▶ **TASK TO CARRY OUT**
Please restate each entry that appears below word for word, without its pictures.

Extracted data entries
- Opening Delimiter -

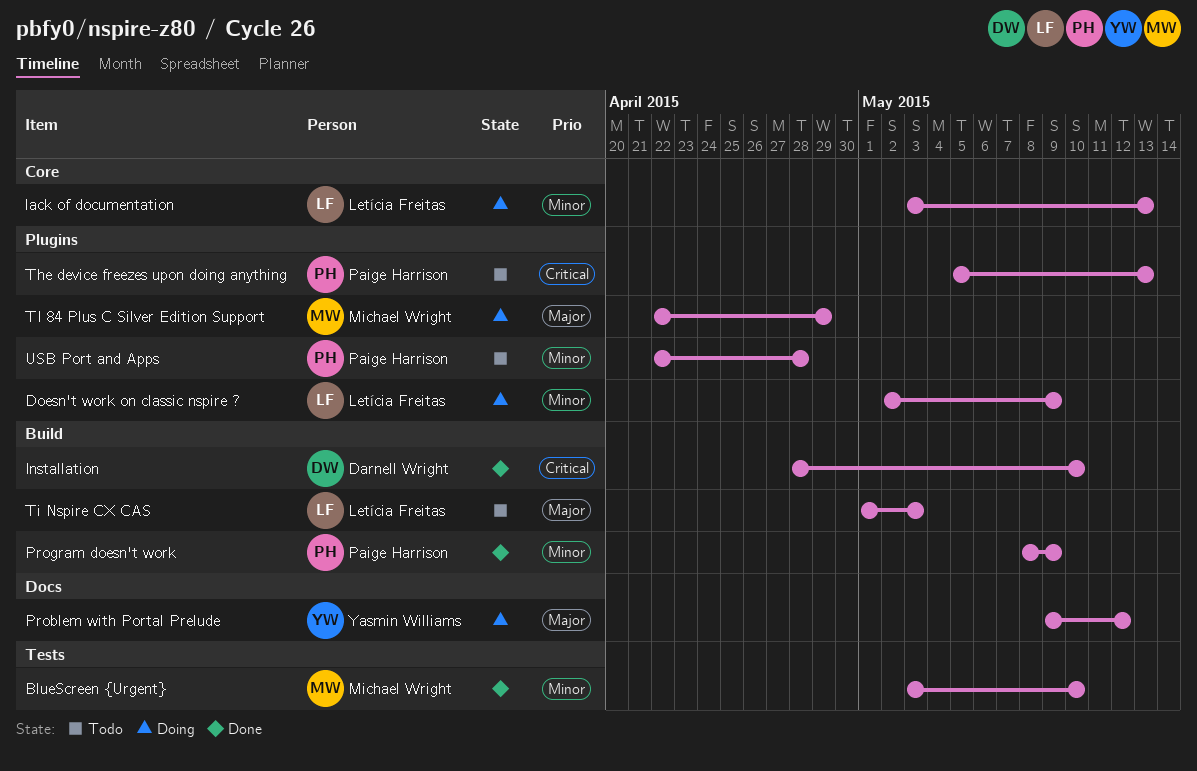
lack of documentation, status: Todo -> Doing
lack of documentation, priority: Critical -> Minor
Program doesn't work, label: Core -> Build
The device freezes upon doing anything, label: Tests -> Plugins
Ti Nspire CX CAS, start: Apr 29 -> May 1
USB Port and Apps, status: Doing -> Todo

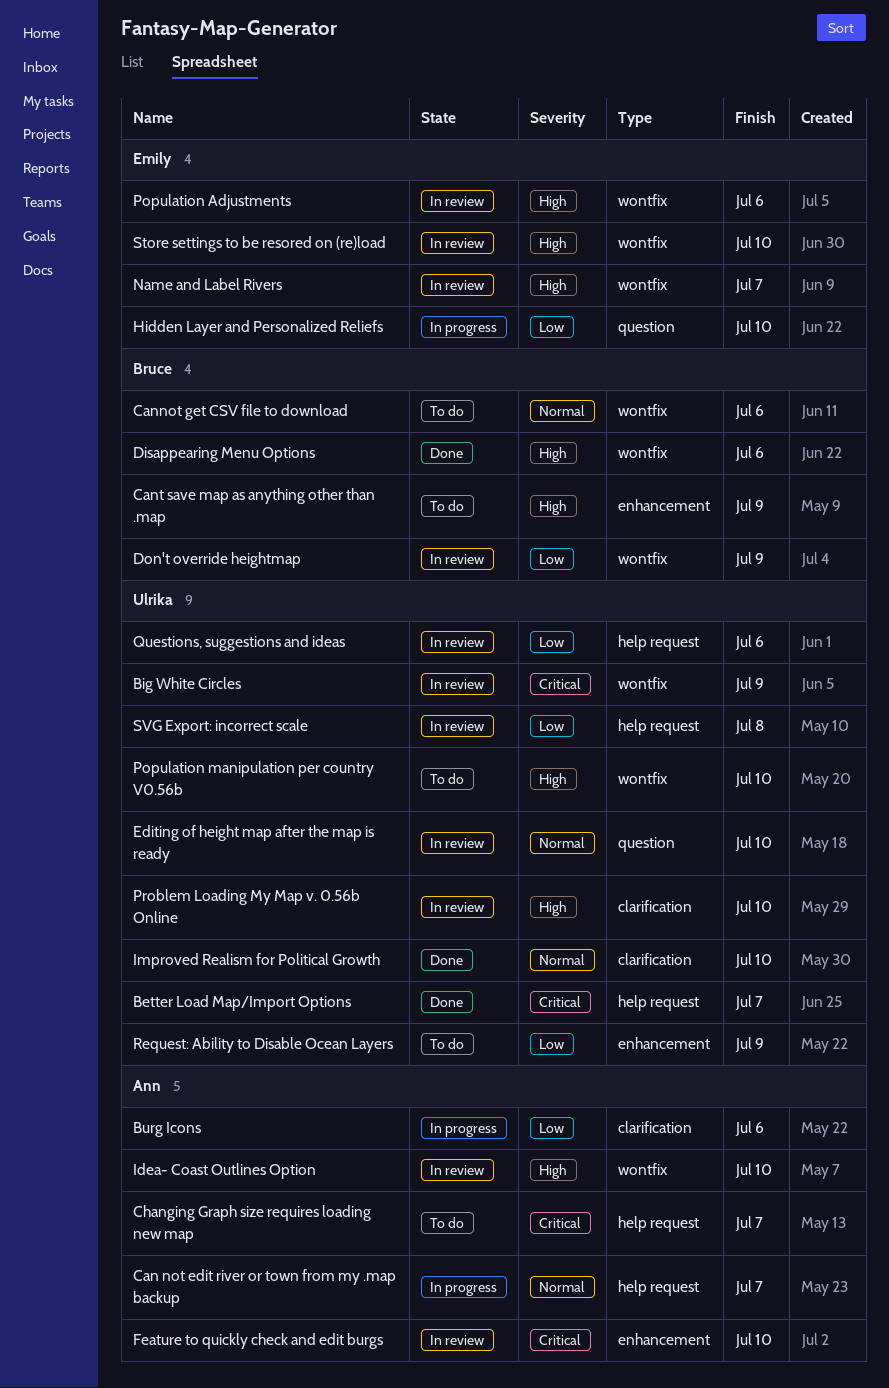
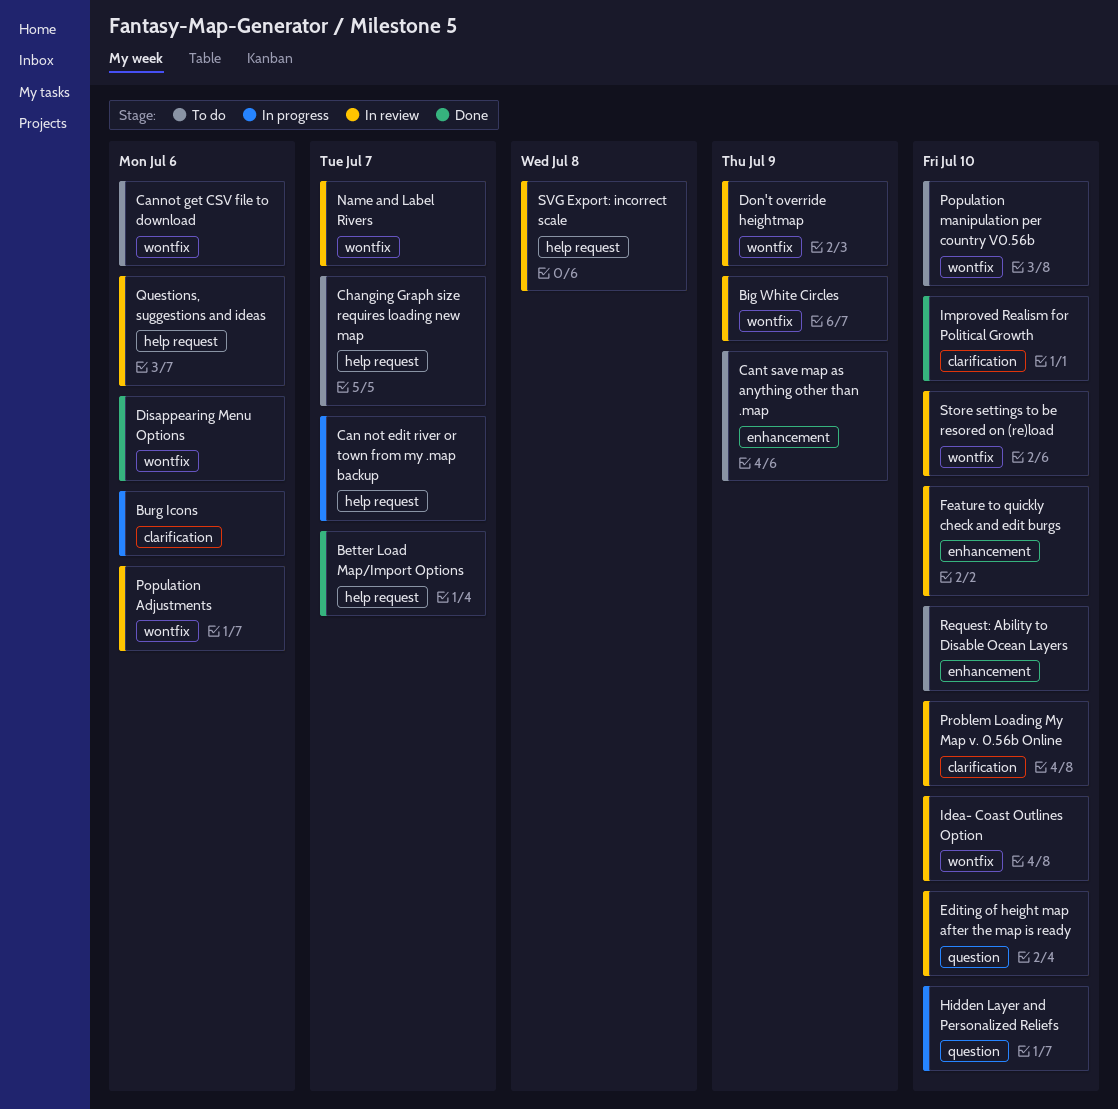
Request: Ability to Disable Ocean Layers, due: Jul 9 -> Jul 10

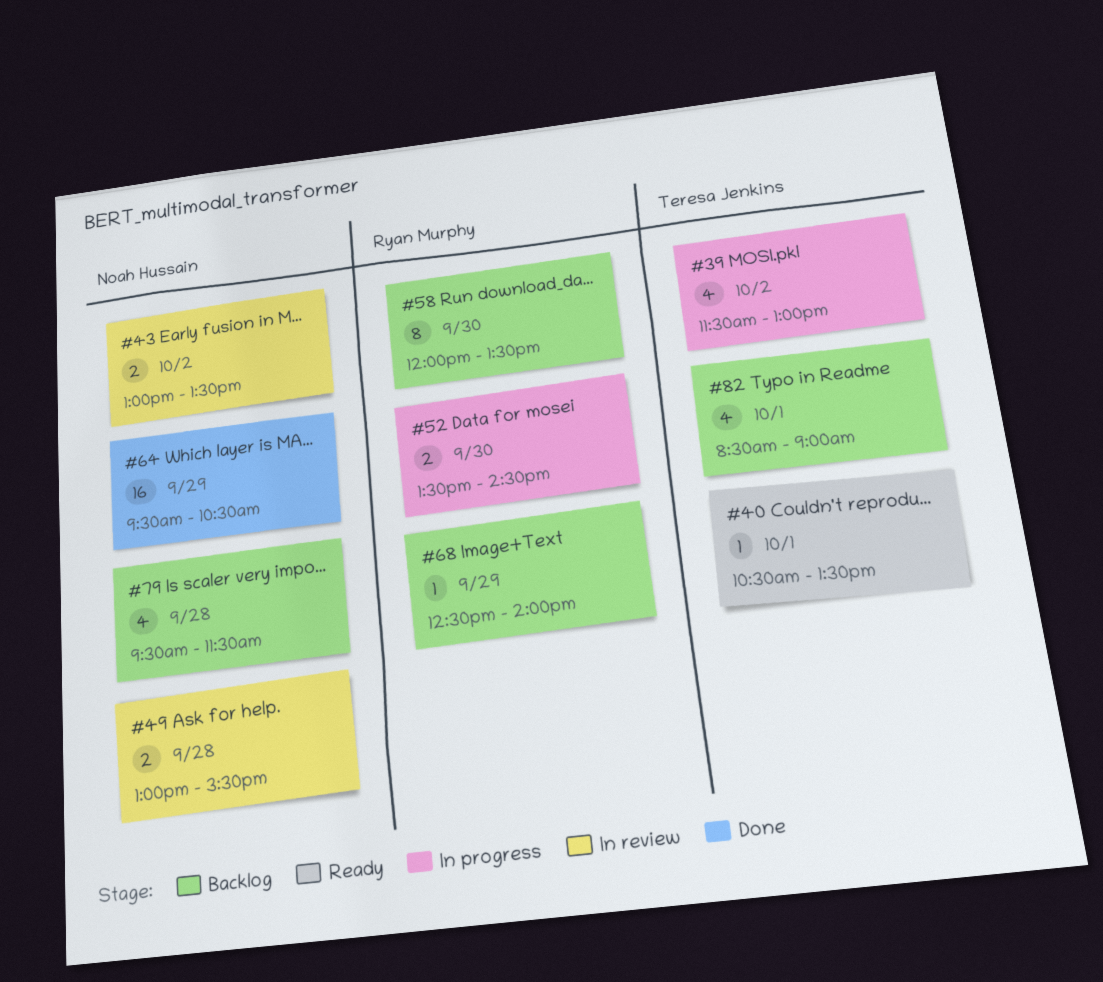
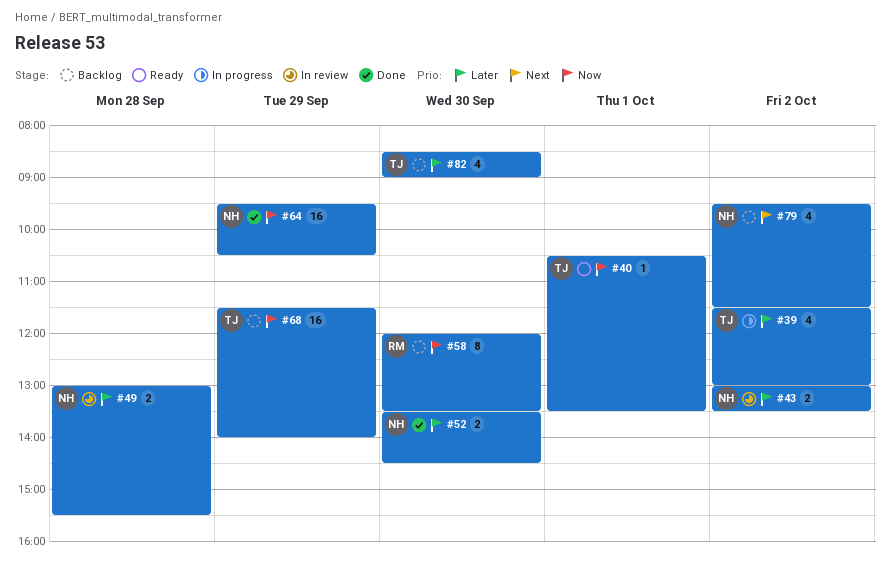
#52, status: In progress -> Done
#52, owner: Ryan Murphy -> Noah Hussain
#68, owner: Ryan Murphy -> Teresa Jenkins
#68, estimate: 1 -> 16
#68, begins: 12:30 -> 11:30
#79, day: Sep 28 -> Oct 2
#82, day: Oct 1 -> Sep 30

- Closing Delimiter -

▶ **EXERCISE RESPONSE**
lack of documentation, status: Todo -> Doing
lack of documentation, priority: Critical -> Minor
Program doesn't work, label: Core -> Build
The device freezes upon doing anything, label: Tests -> Plugins
Ti Nspire CX CAS, start: Apr 29 -> May 1
USB Port and Apps, status: Doing -> Todo

Request: Ability to Disable Ocean Layers, due: Jul 9 -> Jul 10

#52, status: In progress -> Done
#52, owner: Ryan Murphy -> Noah Hussain
#68, owner: Ryan Murphy -> Teresa Jenkins
#68, estimate: 1 -> 16
#68, begins: 12:30 -> 11:30
#79, day: Sep 28 -> Oct 2
#82, day: Oct 1 -> Sep 30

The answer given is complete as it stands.